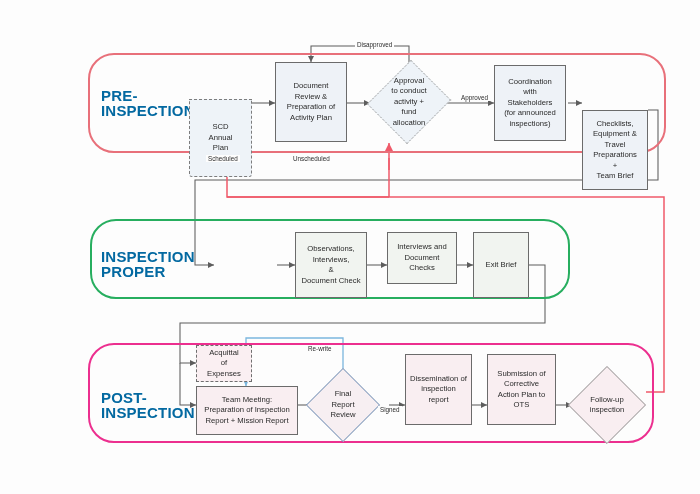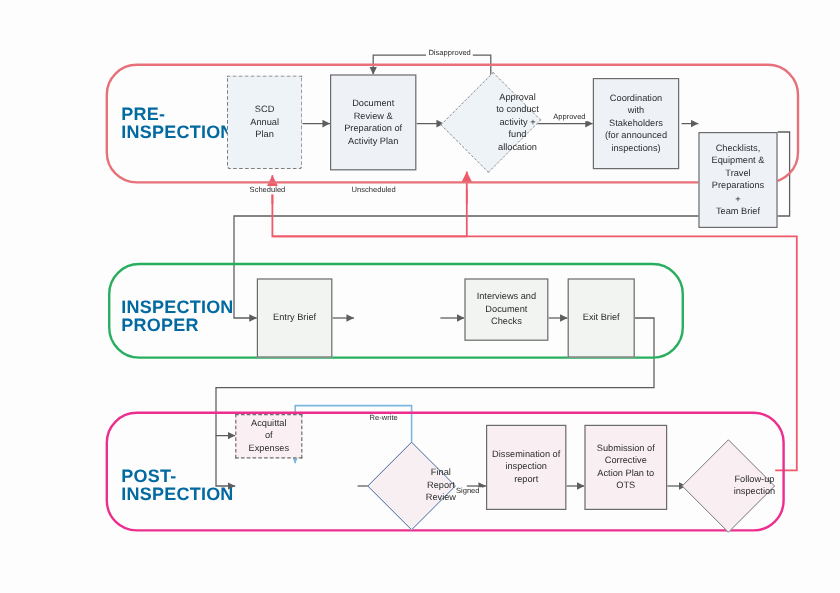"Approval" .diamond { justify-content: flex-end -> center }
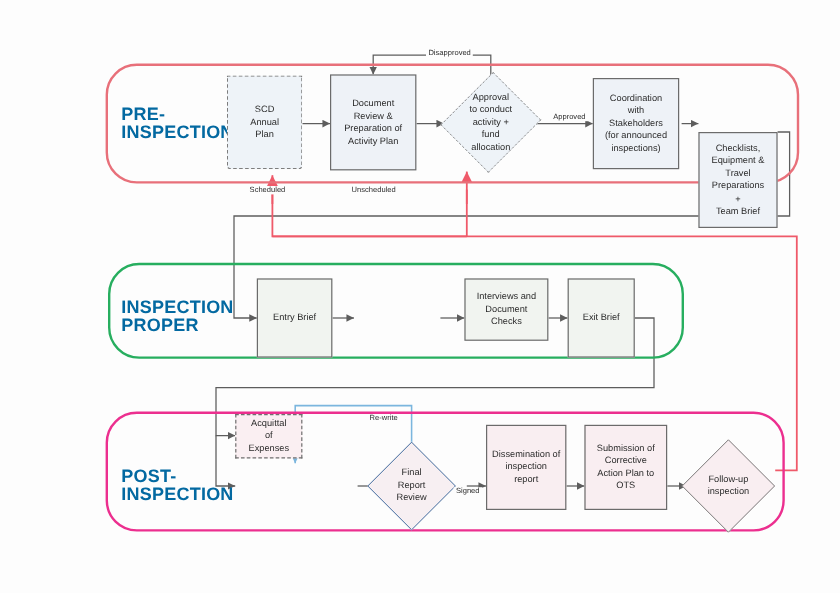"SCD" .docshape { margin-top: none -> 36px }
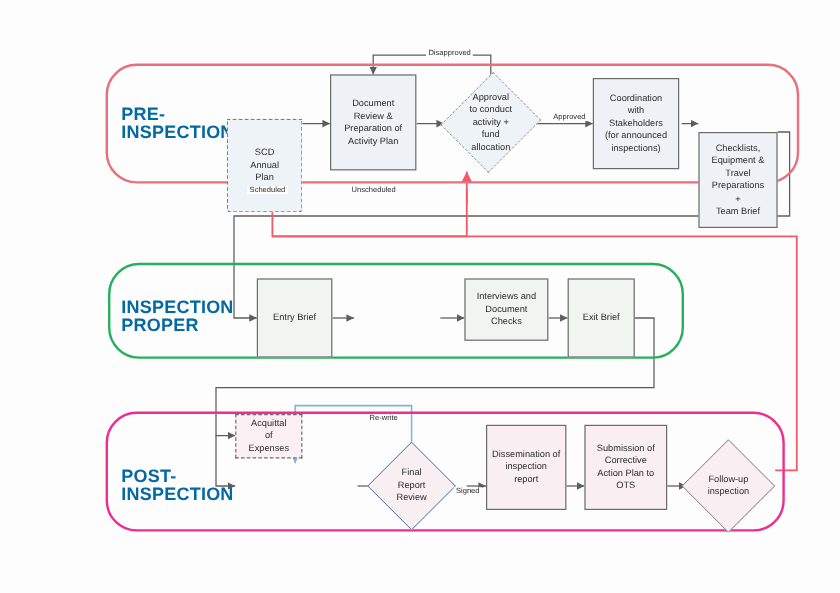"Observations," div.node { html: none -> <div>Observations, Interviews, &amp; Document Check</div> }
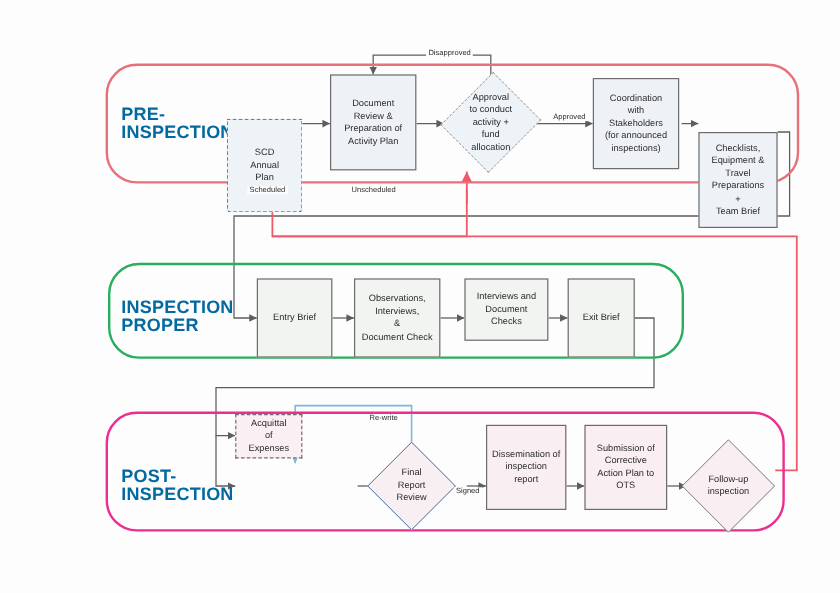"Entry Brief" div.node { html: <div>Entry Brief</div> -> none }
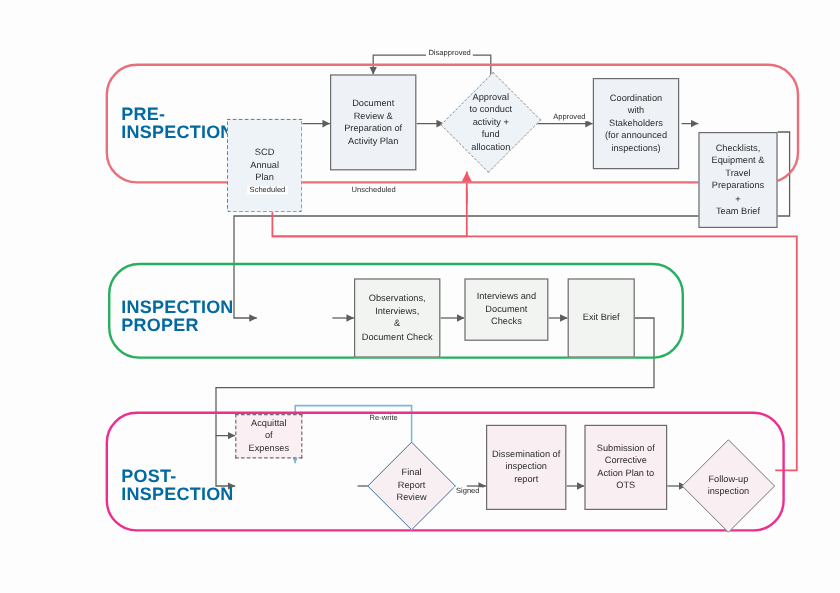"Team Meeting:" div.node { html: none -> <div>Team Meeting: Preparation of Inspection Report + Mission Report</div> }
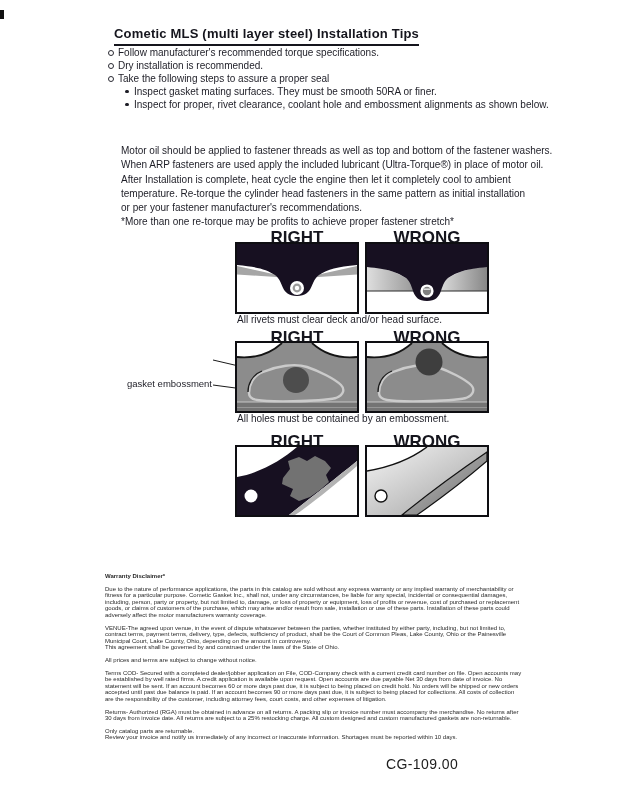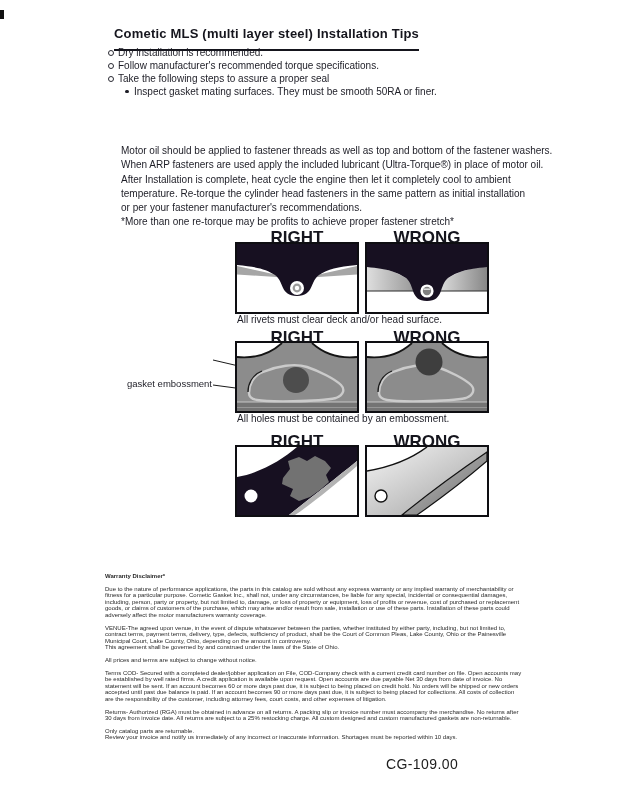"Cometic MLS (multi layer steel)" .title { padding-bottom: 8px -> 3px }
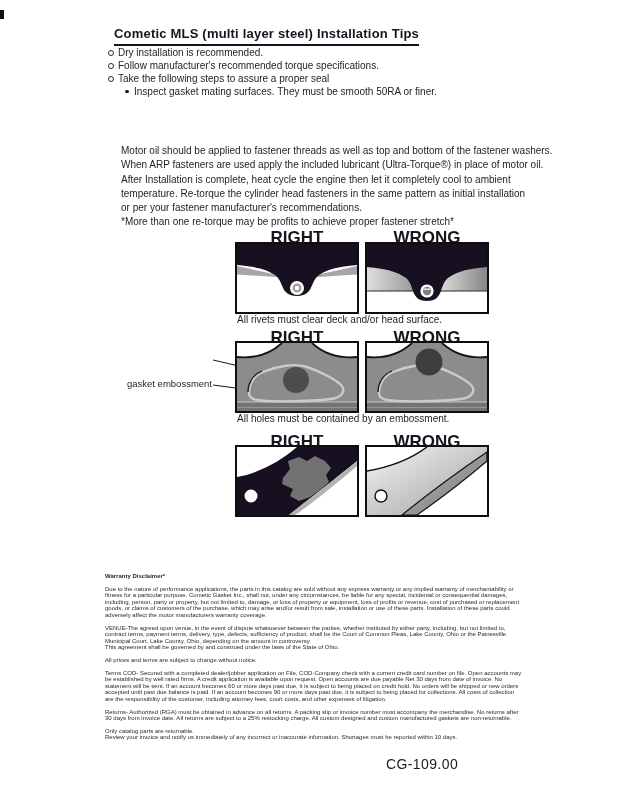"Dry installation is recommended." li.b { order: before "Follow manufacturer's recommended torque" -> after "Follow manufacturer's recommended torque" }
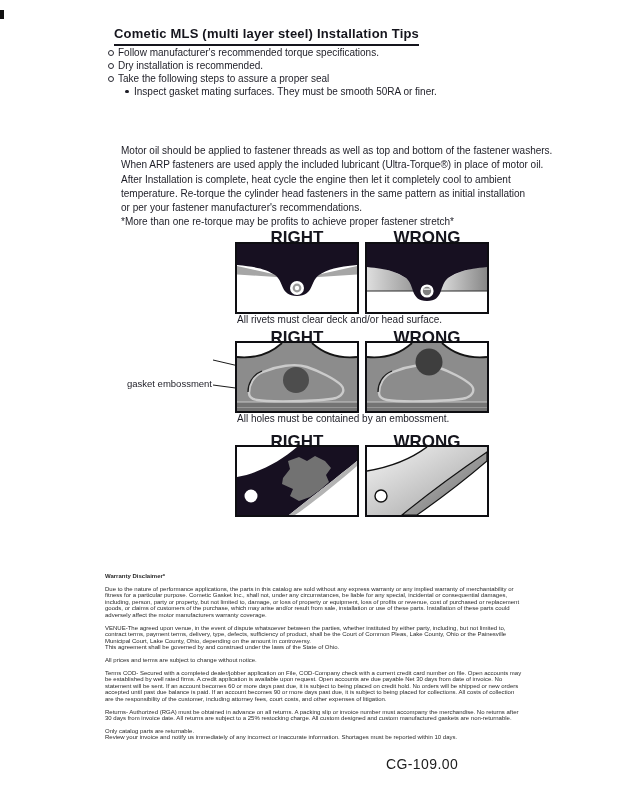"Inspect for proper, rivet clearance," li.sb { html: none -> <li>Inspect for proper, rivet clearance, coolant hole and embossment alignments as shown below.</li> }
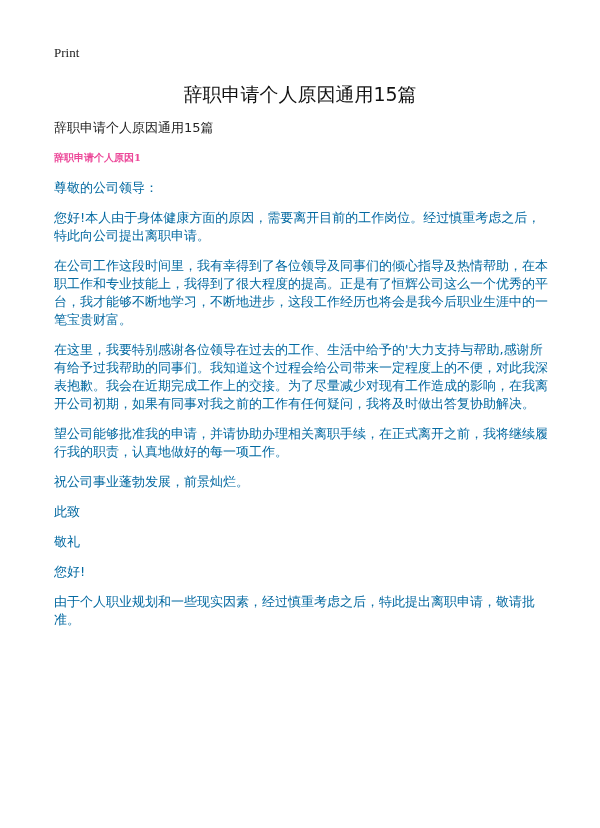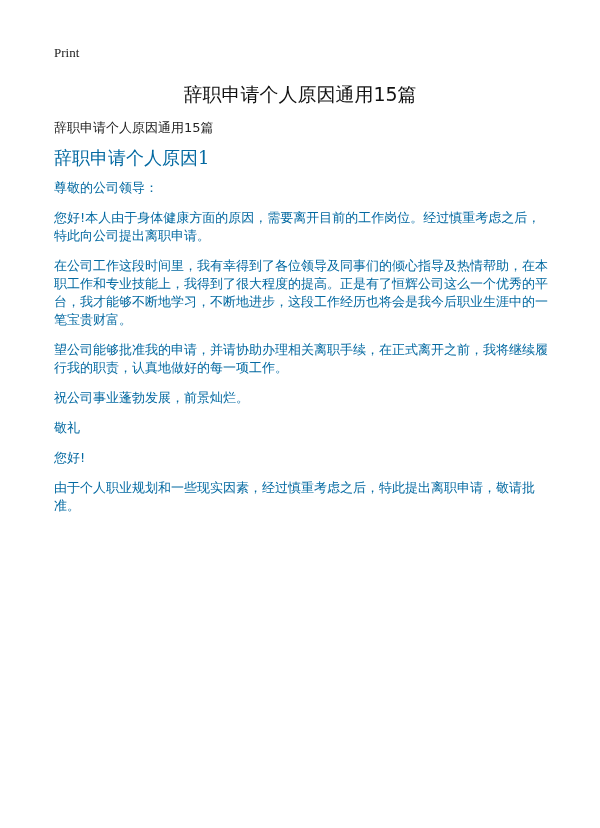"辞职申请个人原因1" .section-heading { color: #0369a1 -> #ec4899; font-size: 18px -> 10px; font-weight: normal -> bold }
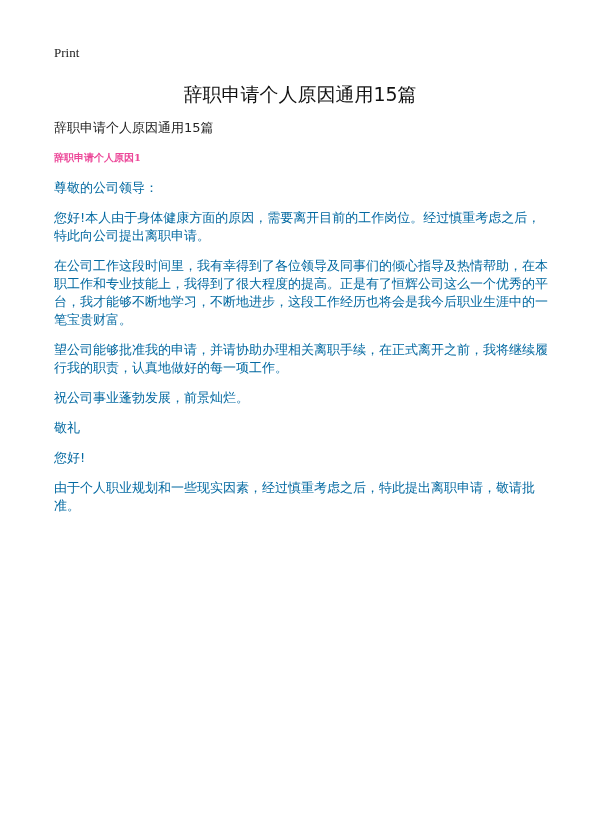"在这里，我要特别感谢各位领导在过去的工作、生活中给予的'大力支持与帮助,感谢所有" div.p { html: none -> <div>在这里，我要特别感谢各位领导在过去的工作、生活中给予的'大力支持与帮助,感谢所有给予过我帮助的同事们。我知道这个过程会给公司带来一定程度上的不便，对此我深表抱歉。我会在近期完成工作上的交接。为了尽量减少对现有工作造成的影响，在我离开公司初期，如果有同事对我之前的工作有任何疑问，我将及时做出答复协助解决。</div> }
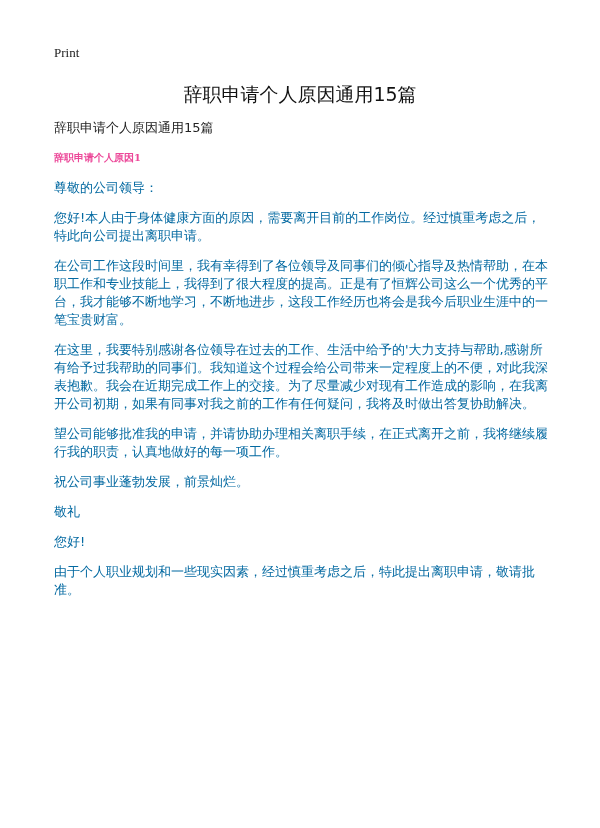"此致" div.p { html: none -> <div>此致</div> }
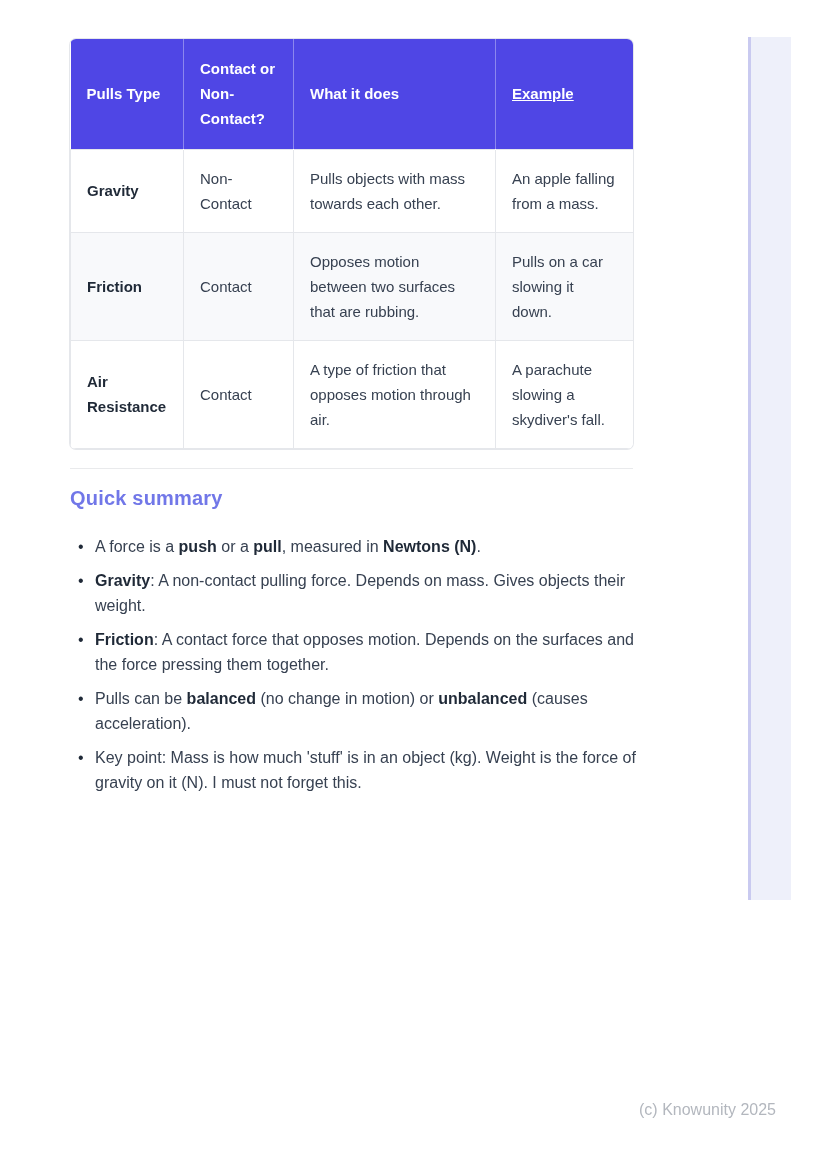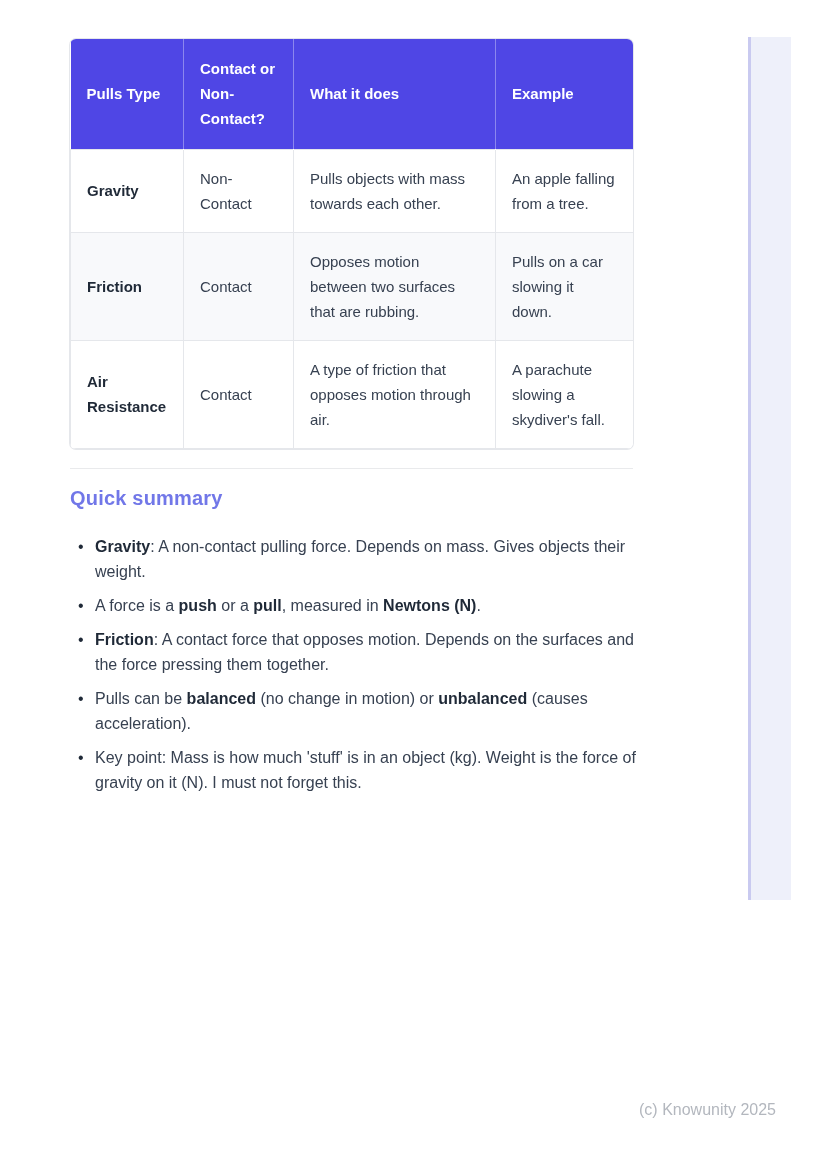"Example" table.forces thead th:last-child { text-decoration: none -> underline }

* _Task prompt_: Find the line containing "<div>Observations, Interviews, &amp;" in the listing above. Please restate word for word that line through the last one, leaving out the pictures.

* _Completed exercise_:
"Observations," div.node { html: none -> <div>Observations, Interviews, &amp; Document Check</div> }
"Entry Brief" div.node { html: <div>Entry Brief</div> -> none }
"Team Meeting:" div.node { html: none -> <div>Team Meeting: Preparation of Inspection Report + Mission Report</div> }
"Cometic MLS (multi layer steel)" .title { padding-bottom: 8px -> 3px }
"Dry installation is recommended." li.b { order: before "Follow manufacturer's recommended torque" -> after "Follow manufacturer's recommended torque" }
"Inspect for proper, rivet clearance," li.sb { html: none -> <li>Inspect for proper, rivet clearance, coolant hole and embossment alignments as shown below.</li> }
"辞职申请个人原因1" .section-heading { color: #0369a1 -> #ec4899; font-size: 18px -> 10px; font-weight: normal -> bold }
"在这里，我要特别感谢各位领导在过去的工作、生活中给予的'大力支持与帮助,感谢所有" div.p { html: none -> <div>在这里，我要特别感谢各位领导在过去的工作、生活中给予的'大力支持与帮助,感谢所有给予过我帮助的同事们。我知道这个过程会给公司带来一定程度上的不便，对此我深表抱歉。我会在近期完成工作上的交接。为了尽量减少对现有工作造成的影响，在我离开公司初期，如果有同事对我之前的工作有任何疑问，我将及时做出答复协助解决。</div> }
"此致" div.p { html: none -> <div>此致</div> }
"Example" table.forces thead th:last-child { text-decoration: none -> underline }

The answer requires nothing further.